Task goal:
Return the data below unchanged, without images.

Camera calibration parameters
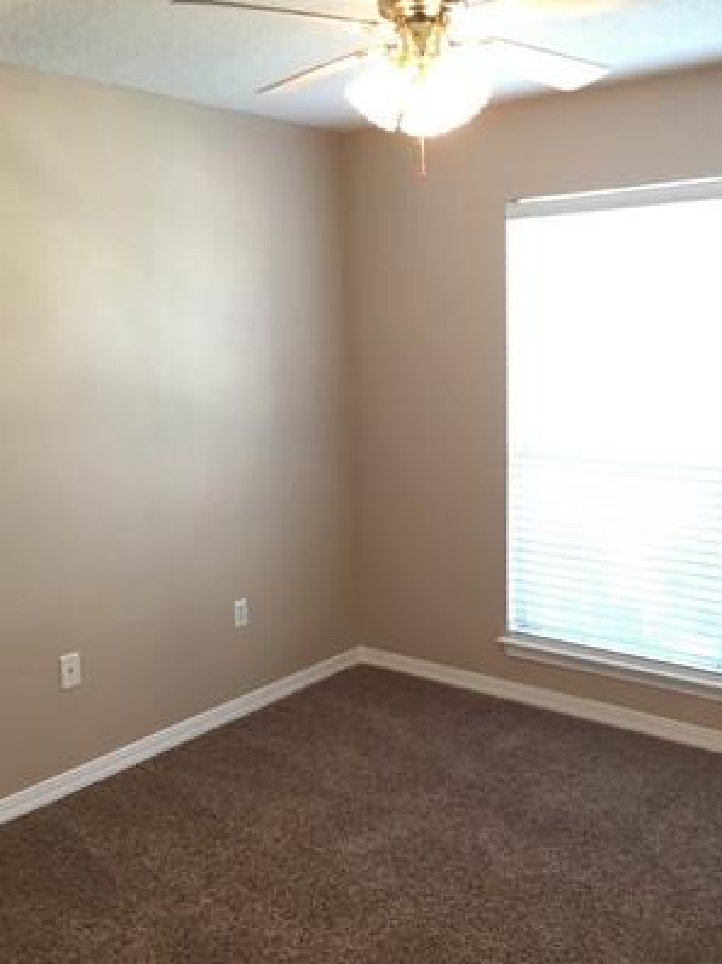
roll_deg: +1.2
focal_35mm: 35
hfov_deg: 40.6
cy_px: 501
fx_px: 974
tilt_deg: -8.3
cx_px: 397
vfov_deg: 52.6
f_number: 2.2
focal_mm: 4.15
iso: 64
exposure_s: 1/15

Solved problem:
roll_deg: +1.2
focal_35mm: 35
hfov_deg: 40.6
cy_px: 501
fx_px: 974
tilt_deg: -8.3
cx_px: 397
vfov_deg: 52.6
f_number: 2.2
focal_mm: 4.15
iso: 64
exposure_s: 1/15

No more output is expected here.